What to do:
1 - Condense the paragraph of the fabric-selection post that begins "People often ask how much they should get" into a short bulleted list that keeps its main facts.
2 - Retype the fabric-selection post from "I chose several" to "for the border.".

Excerpt:
Fabric-selection tips! + 40% off quilt books

Posted by on October 29, 2012, in quilting & sewing, ,

How long does it take you to choose fabrics for a project—several hours? Days? Are you still deciding and you’ll get back to us?

Tammy KellyWhen choosing fabric for quilting seems overwhelming, try the following ideas from Tammy Kelly, excerpted from her book Snowball Quilts. You’ll find tips about everything from selecting fabrics that add movement to how much to buy when you don’t have a project in mind. Of course it might still take awhile to do your shopping, but Tammy’s ideas can help you sort out the options and enjoy the process.

Many quilters find that fabric selection is their greatest challenge. This is the aspect of quilting I love the most. However, I do spend a considerable amount of time choosing fabrics. It’s not uncommon for me to spend a couple of hours at the fabric shop making my initial selection for a project, and then go home and make additional changes by incorporating pieces from my own stash.

I prefer using many fabrics. For example, in “It Talked to Me,” I could have used just one green fabric in the Snowball-block corners. Instead, I chose four different green fabrics, which added visual interest.

It Talked to Me
“It Talked to Me”

I chose several different black fabrics for the connecting blocks of “Marching Band in the Pines” for the same reason.

Marching Band in the Pines
“Marching Band in the Pines”

People often ask how much they should get when they come across a fabric they like but don’t have a specific project in mind. My answer is ⅓ to ½ yard. This may seem less than what you’d imagine, but I prefer using a lot of different fabrics instead of a lot of the same fabrics. Now, if it’s a focus fabric, I may purchase 1½ yards so that I have enough for the border.

Provided material:
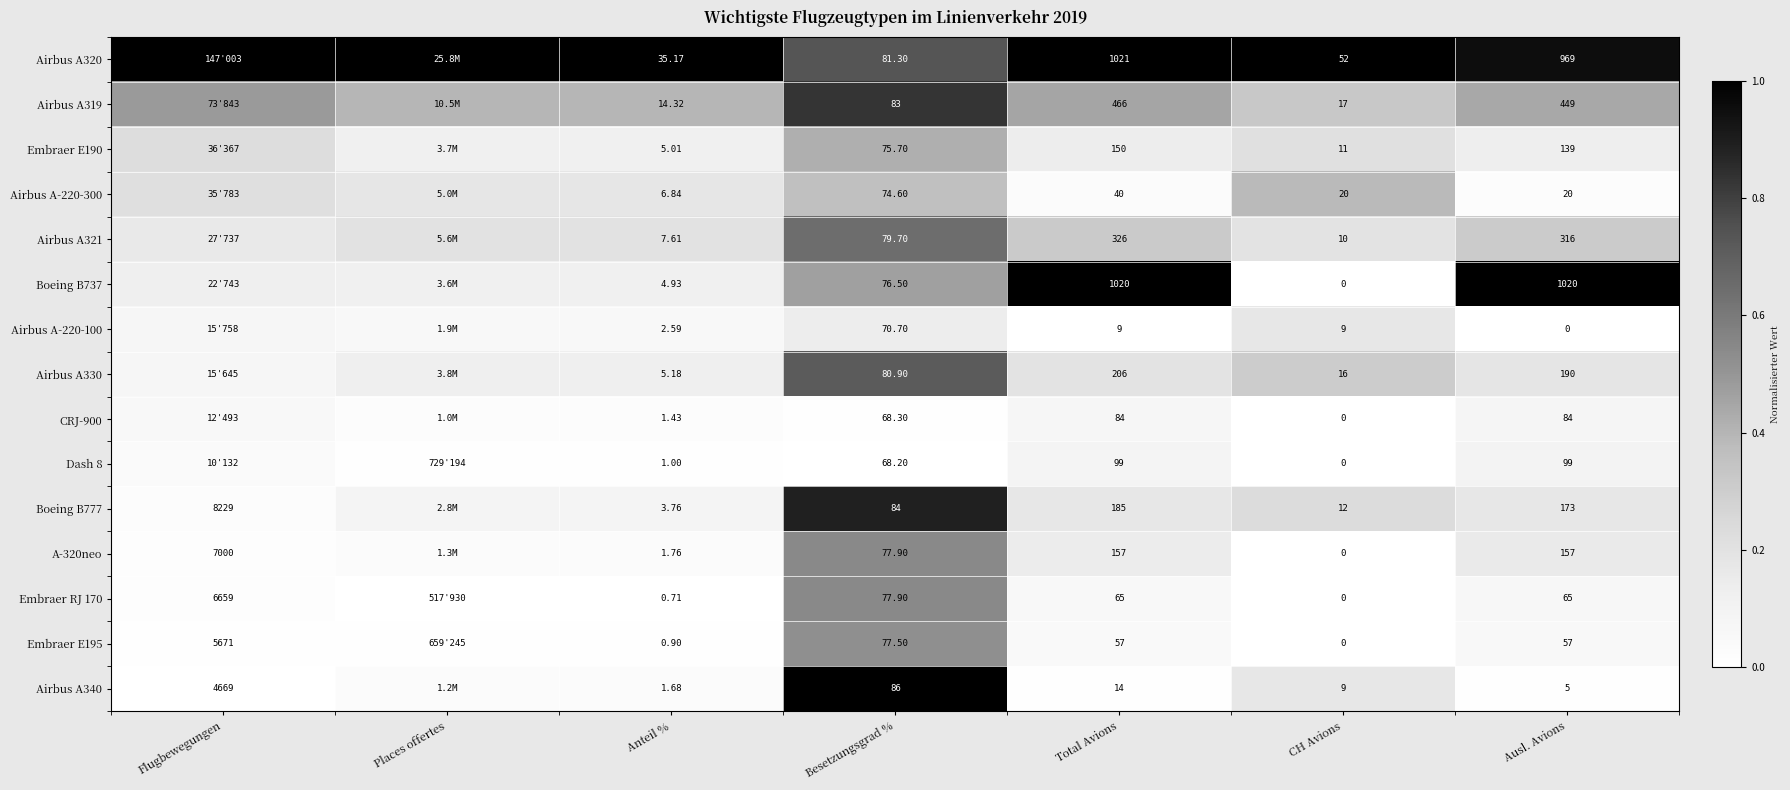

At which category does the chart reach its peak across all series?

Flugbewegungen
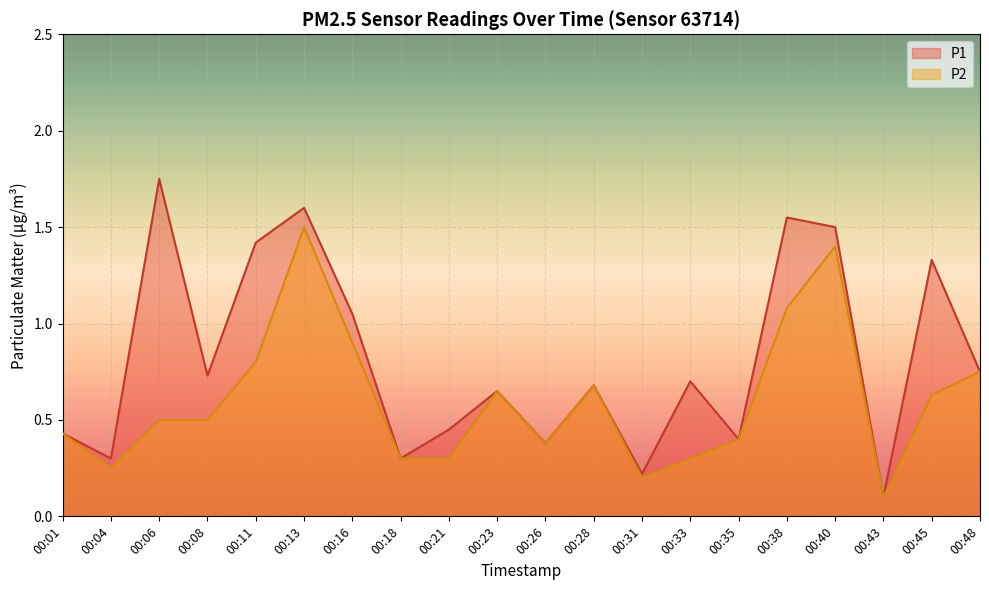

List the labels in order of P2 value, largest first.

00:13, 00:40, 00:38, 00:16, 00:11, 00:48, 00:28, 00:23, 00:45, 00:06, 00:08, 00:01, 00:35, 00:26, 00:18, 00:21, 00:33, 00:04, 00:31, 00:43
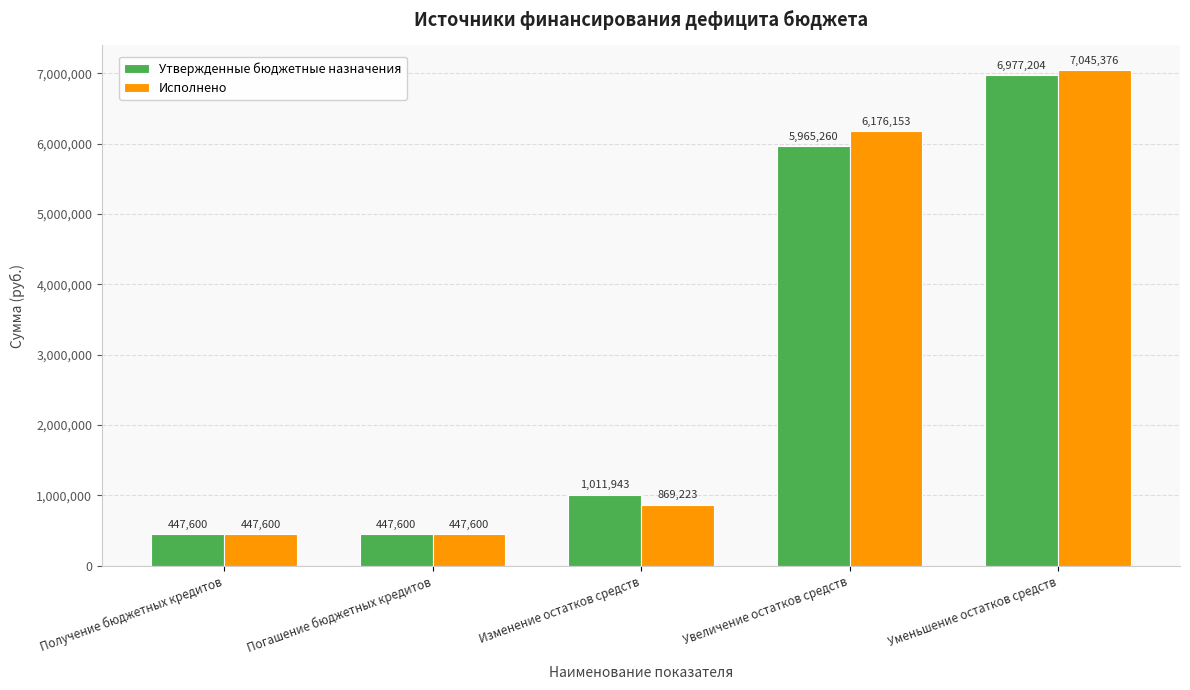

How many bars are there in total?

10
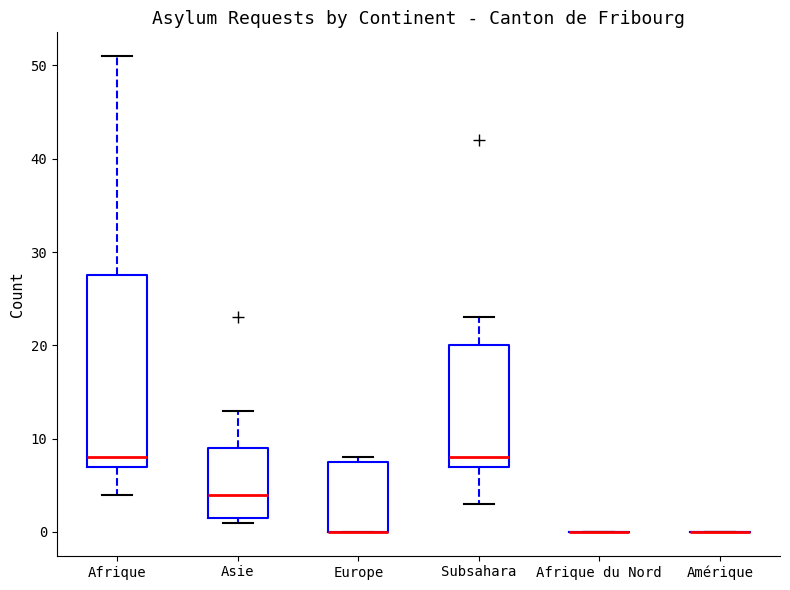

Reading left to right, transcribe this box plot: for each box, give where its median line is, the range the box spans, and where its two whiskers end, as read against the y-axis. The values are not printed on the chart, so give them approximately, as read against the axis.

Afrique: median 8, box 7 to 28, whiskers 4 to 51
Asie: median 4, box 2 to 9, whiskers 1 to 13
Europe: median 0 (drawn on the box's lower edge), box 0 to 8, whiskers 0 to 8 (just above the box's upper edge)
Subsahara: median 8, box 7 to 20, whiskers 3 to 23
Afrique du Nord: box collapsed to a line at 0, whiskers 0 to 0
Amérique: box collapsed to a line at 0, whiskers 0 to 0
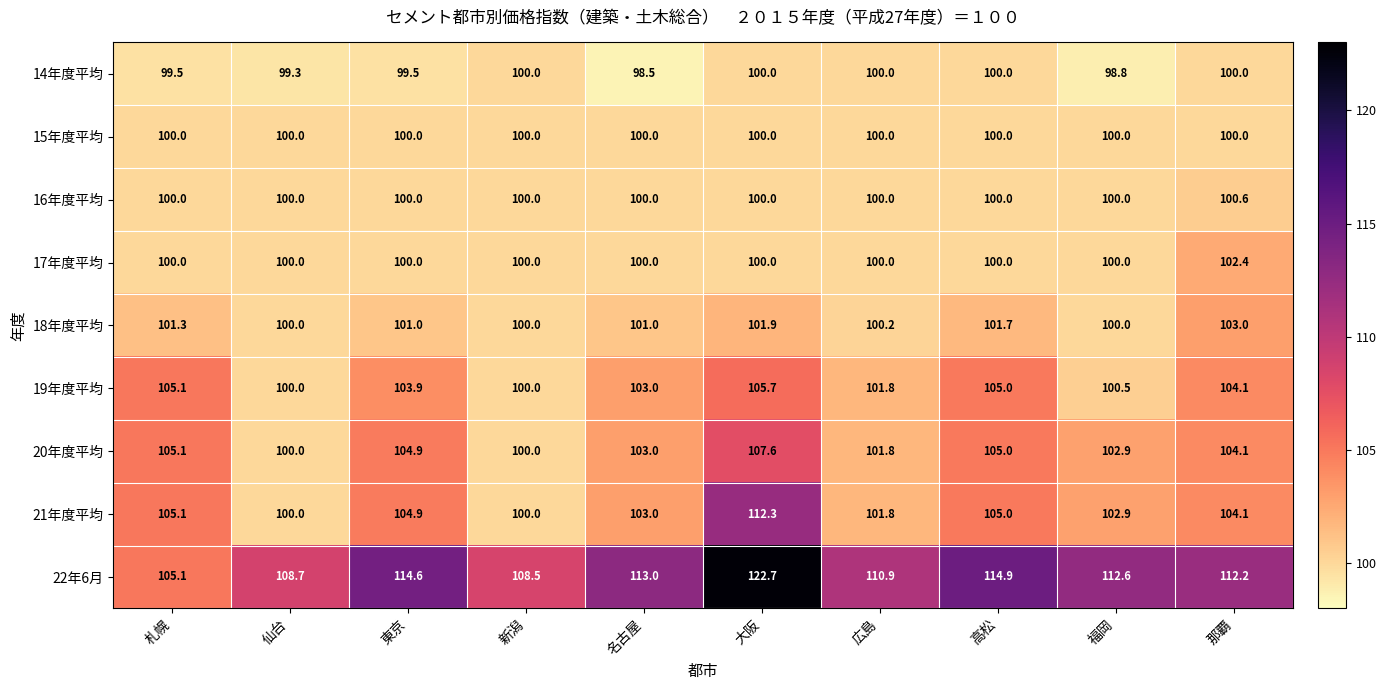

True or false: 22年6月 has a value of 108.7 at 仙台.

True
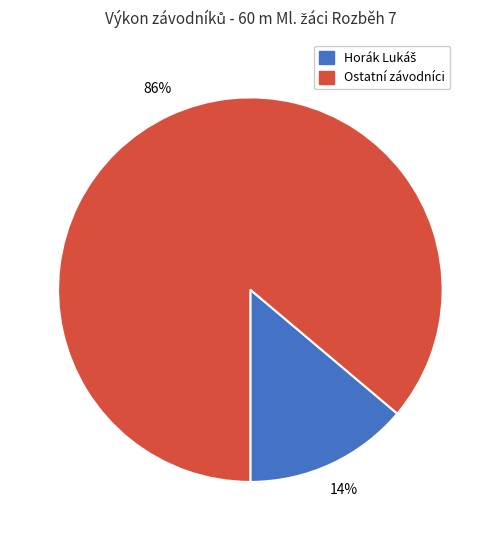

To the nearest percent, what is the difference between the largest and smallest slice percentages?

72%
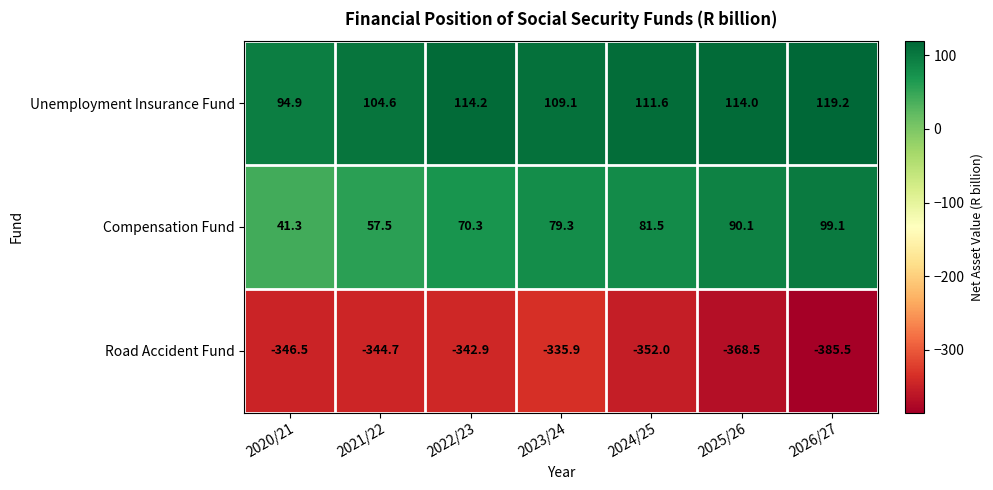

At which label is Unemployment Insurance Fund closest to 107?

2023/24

Solutions:
1 -
- For a fabric you like with no particular project in mind, buy ⅓ to ½ yard.
- That amount may seem small, but the writer would rather use many different fabrics than a lot of the same ones.
- For a focus fabric, the writer may buy 1½ yards so there is enough for the border.

2 -
I chose several different black fabrics for the connecting blocks of “Marching Band in the Pines” for the same reason.

Marching Band in the Pines
“Marching Band in the Pines”

People often ask how much they should get when they come across a fabric they like but don’t have a specific project in mind. My answer is ⅓ to ½ yard. This may seem less than what you’d imagine, but I prefer using a lot of different fabrics instead of a lot of the same fabrics. Now, if it’s a focus fabric, I may purchase 1½ yards so that I have enough for the border.